Şehzade Mahmud (; 1587, Manisa Palace, Manisa - 7 June 1603, Constantinople) was an Ottoman prince, the son of Sultan Mehmed III and Halime Sultan. He was the grandson of Sultan Murad III and Safiye Sultan, the half-brother of the future sultan Ahmed I and the brother of Mustafa I.

Early life
Şehzade Mahmud was born in Manisa Palace, when his father was still a prince, and the governor of the Saruhan Sanjak. His mother was Halime Sultan. Mahmud along with his brothers was educated by Mustafa Efendi, who was appointed by Mehmed in 1592. When Murad died in 1595, Şehzade Mehmed ascended the throne as Mehmed III, Mahmud came to Istanbul with his father. Upon ascending the throne, his father ordered the execution of his nineteen half brothers.

In Istanbul
In Istanbul, Mahmud was very popular with the Janissaries. Mehmed was disturbed by Mahmud’s eagerness to leave the palace and take up the role of warrior prince, especially since he himself had grown so fat that he could not campaign. Hoping to dispel his father’s worries over provincial rebellions and Safavid advances, Mahmud would ask his father to send him, and give him the command of the army. Whenever he spoke like that, Ahmed would try unsuccessfully to stop him because this made Mehmed distressful. Furthermore, Mehmed feared that the youth intended to mount a rebellion against him from within the palace.
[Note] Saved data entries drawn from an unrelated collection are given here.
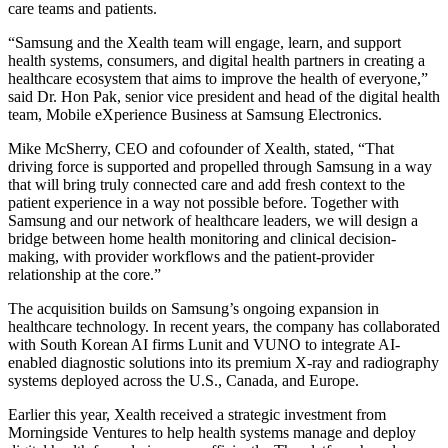
care teams and patients.
“Samsung and the Xealth team will engage, learn, and support
health systems, consumers, and digital health partners in creating a
healthcare ecosystem that aims to improve the health of everyone,”
said Dr. Hon Pak, senior vice president and head of the digital health
team, Mobile eXperience Business at Samsung Electronics.
Mike McSherry, CEO and cofounder of Xealth, stated, “That
driving force is supported and propelled through Samsung in a way
that will bring truly connected care and add fresh context to the
patient experience in a way not possible before. Together with
Samsung and our network of healthcare leaders, we will design a
bridge between home health monitoring and clinical decision-
making, with provider workflows and the patient-provider
relationship at the core.”
The acquisition builds on Samsung’s ongoing expansion in
healthcare technology. In recent years, the company has collaborated
with South Korean AI firms Lunit and VUNO to integrate AI-
enabled diagnostic solutions into its premium X-ray and radiography
systems deployed across the U.S., Canada, and Europe.
Earlier this year, Xealth received a strategic investment from
Morningside Ventures to help health systems manage and deploy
Mahmud became grievous to see how his father was altogether led by Safiye Sultan, his grandmother and the state was going into ruin. His mother was also not favoured by Safiye. According to Turkish tradition all princes were expected to work as provincial governors (Sanjak-bey) as a part of their training. However, Mahmud, being too young, was not yet circumcised, nor was sent to govern any province because of the outgoing Jelali revolts and the long Turkish War, an indecisive land war between the Habsburg monarchy and the Ottoman Empire, primarily over the Principalities of Wallachia, Transylvania and Moldavia.

Rumors of conspiracy to poison Mehmed in order to bring Mahmud to the command of the empire were spreading in the capital. Discussion took place among the viziers of the imperial council as to which of the sultan’s sons should be designated heir to the throne. The viziers were divided into two groups, one supporting Mahmud, the other favoring his brother Şehzade Ahmed. According to another rumor, if the conspiracy to assassinate the sultan failed, Mahmud would be secretly taken to a province, where he could easily gather an army and fight for the throne.

Moreover, Mahmud's mother sent a message to a religious seer, for she was superstitious, to know if her son would become the next Sultan, and how long her husband would reign. The man answered, but the message was intercepted by Abdürrezzak Agha, the chief black eunuch of the imperial harem, and who later gave it to Mehmed and Safiye, instead of her. The message said that Mehmed would die within six months, whether by death or deposition, and her son will become the next Sultan. Safiye incensed Mehmed, and he had Mahmud examined, who indeed knew nothing of his mother's action.

Imprisonment
Mahmud was imprisoned, and beaten to make him confess. After two days, he was beaten again, every time being struck two hundred blows but nothing came out. Then his mother was called in to be questioned and examined, who confessed that she did send a message to the religious seer to know about her son's fortune, but without any intention of hurt or thought of the deprivation of her husband. But this statement did not satisfy Mehmed and his mother, Safiye.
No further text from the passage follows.